How does crash dieting affect our gut health?
Crash diets usually include severely limiting food and energy intake to lose weight quickly. The common diet may include juices, low energy soups and laxative teas. Although crash dieting may help with quick weight loss, it is mainly water loss and not fat loss. Fat loss is associated with health benefits. When normal food and energy is introduced, one gains more weight than was initially lost.
Crash diets are low in fibre, prebiotics, proteins, fats such as omega 3s that have been shown to be beneficial for gut health.
What indigenous foods should we be eating to ensure a healthy gut?
- Grains such as millet and sorghum are high in fibre and complex carbohydrates.
- Cowpeas, sugar beans and butterbeans and lentils such as mung beans are good sources of protein, carbohydrate and fibre.
- Colourful foods like baobab, figs, pomegranate and num-num are high in fibre and polyphenols.

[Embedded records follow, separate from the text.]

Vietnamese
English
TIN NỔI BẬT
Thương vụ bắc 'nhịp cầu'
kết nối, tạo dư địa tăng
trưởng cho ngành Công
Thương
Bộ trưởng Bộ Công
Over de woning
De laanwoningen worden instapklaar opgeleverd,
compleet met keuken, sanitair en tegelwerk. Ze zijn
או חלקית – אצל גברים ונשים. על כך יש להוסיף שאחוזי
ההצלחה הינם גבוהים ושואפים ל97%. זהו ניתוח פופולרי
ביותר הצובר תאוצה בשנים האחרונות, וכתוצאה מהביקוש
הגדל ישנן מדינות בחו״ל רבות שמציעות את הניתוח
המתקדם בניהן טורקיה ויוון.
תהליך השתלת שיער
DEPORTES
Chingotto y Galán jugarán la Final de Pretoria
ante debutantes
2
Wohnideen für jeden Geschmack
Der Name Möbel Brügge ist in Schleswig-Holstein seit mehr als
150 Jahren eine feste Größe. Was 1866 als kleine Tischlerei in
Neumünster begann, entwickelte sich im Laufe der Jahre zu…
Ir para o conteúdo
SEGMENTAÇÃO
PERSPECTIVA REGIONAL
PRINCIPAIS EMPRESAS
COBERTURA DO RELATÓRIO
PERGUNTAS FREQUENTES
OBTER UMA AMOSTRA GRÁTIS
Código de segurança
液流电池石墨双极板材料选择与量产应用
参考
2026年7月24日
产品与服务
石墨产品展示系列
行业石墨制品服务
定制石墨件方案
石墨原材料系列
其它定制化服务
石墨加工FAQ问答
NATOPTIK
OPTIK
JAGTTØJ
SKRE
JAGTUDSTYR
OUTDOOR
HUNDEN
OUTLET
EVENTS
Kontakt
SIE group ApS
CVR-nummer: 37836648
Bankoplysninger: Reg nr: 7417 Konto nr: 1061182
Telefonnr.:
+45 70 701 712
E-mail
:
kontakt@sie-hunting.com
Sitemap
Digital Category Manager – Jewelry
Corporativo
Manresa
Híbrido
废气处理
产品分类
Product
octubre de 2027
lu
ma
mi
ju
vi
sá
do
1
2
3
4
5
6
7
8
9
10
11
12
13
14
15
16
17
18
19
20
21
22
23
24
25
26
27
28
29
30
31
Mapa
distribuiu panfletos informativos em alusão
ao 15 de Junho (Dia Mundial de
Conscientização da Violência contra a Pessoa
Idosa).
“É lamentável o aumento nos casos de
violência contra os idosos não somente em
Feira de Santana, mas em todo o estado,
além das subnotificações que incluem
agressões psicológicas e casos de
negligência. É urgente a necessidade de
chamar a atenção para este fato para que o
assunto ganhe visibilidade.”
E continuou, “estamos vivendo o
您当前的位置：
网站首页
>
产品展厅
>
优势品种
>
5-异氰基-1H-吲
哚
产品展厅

- Onion, garlic and spices such as cardamom, cinnamon and black pepper improve taste and are beneficial to gut health.
- Fermented dairy products – maas is the traditional version whereas yoghurt has a modern appeal. Many South Africans are lactose intolerant, but tolerate fermented dairy foods like maas and yoghurt. Choosing a yoghurt containing a blend of bacterial strains, including a particular strain of bifidus bacteria, helps to promote digestive comfort and well being when consumed daily.
How does alcohol affect our gut?
Alcohol irritates the gut in most people.
Is drinking apple cider vinegar good for our guts? What about lemon?

The tolerance of lemon juice and apple cider vinegar are individual. In some people it may ease gut discomfort and some may exacerbate them.
Arguably most people will not know whether their gut is healthy or not as this is not something most people discuss when talking about health among each other. Tshukudu has compiled a checklist for those who are concerned about whether or not their gut is healthy and it involves looking at your bowel-movements.
Here is Tshukudu's checklist:
- What does your poop look like? It should not float, and it should not be the texture of pellets, but rather, “it should be soft, like raw sausage.”
- How often do you go to the loo? It’s important to note that everyone’s body is different and defecating from three times a day to three times a week is “normal”.
- There should not be a bad smell. Even our farts should not smell bad, explains Tshukudu.
- And most importantly, ask yourself how do you feel. Are you uncomfortable? If you’re struggling with constipation, diarrhoea, bloating or general tummy discomfort, this could all indicate that your gut is unhappy or not working optimally.